On the other hand, as the The Deal Pipeline, a subscription-only news service for the financial industry, noted last month, figuring out how much the company is worth "is difficult, especially after the Newtown shooting" because the spike in sales may be a temporary effect of firearms enthusiasts stocking up in anticipation of restrictions or bans. Future sales are also difficult to forecast because the gun control legislation proposed after the school shooting could also cost Freedom Group.
"While we do not believe that existing federal and state legislation relating to the regulation of firearms and ammunition will have a material adverse effect on our sales, no assurance can be given that more restrictive regulations, if proposed or enacted, will not have a material adverse effect on us in the future," the company's most recent quarterly report said.
All of these factors complicating the Freedom Group sale may have pushed Feinberg to enter the auction to purchase the gun giant from his own firm.
Feinberg's bid for Freedom Group may also have been driven by a desire to kickstart an auction that was having trouble getting off the ground. Cerberus reportedly hopes to complete the deal for Freedom Group this summer. Though multiple potential buyers have reportedly expressed interest in buying the group, as of last month, when reports of Feinberg's potential offer first surfaced, no other bids had been submitted. His bid, which reportedly would serve as a "stalking horse," or an early bid that sets the pace for the auction, could help push other potential buyers to come forward. Indeed, once the news came out about Feinberg's bid, a trio of other weapons manufacturers reportedly expressed interest in buying Freedom Group.
With Feinberg and his partners potentially participating in the auction, Cerberus reportedly put safeguards in place to ensure Feinberg and his partners can't use their insider status to take advantage of other bidders or other Cerberus investors. These measures included a committee established to negotiate the deal for the firm without Feinberg and a stipulation that his group must drop out of the auction if another bidder tops their offer by 10 percent or more.
Christine Parlour, a finance professor at UC Berkeley's Haas School of Business, also noted Feinberg has substantial incentive to give other Cerberus investors a fair price for Freedom Group because, in the world of private equity, "everything is driven by reputation."
Savor agreed that it would be difficult for Cerberus to get future investors if Feinberg gave himself a sweetheart deal in the situation.
"If you want to stay in business, it's not a good move to antagonize people who provide capital for you," he said.
However, Savor noted Feinberg and his partners may have managed to secure themselves an exceptionally low price for the gun giant even with safeguards and other bidders possibly entering the mix. Even if several other companies look at Cerberus, they may not want to top Feinberg's offer.

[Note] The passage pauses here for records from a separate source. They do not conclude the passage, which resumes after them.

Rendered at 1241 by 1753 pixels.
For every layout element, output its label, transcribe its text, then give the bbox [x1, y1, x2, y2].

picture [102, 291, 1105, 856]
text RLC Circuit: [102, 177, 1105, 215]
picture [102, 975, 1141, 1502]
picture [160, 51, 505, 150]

"Often, buyers are very reluctant to go against managers or partners of a firm because they may know that these guys have the most information, so if you outbid them, there's risks," said Savor.
Apart from the conflict-of-interest concerns, Feinberg's bid also raises the possibility that some top Cerberus investors could dodge bad media attention by conducting what is essentially a sale in name only while maintaining undercover ownership. Because of the secrecy that surrounds elite private equity firms, it would be difficult for outside observers to tell whether or not an auction that left Freedom Group in the hands of those Cerberus investors was just an empty gesture.
Parlour said Feinberg and other Cerberus partners purchasing Freedom Group from their own firm could mean the company ends up with the same management. However, at the same time, she said removing other Cerberus investors could constitute a substantive change in ownership. Overall, Parlour said it would be difficult to determine whether this deal is something most people would consider a genuine sale because private equity transactions are so "opaque."
"It is not dubious per se," she said.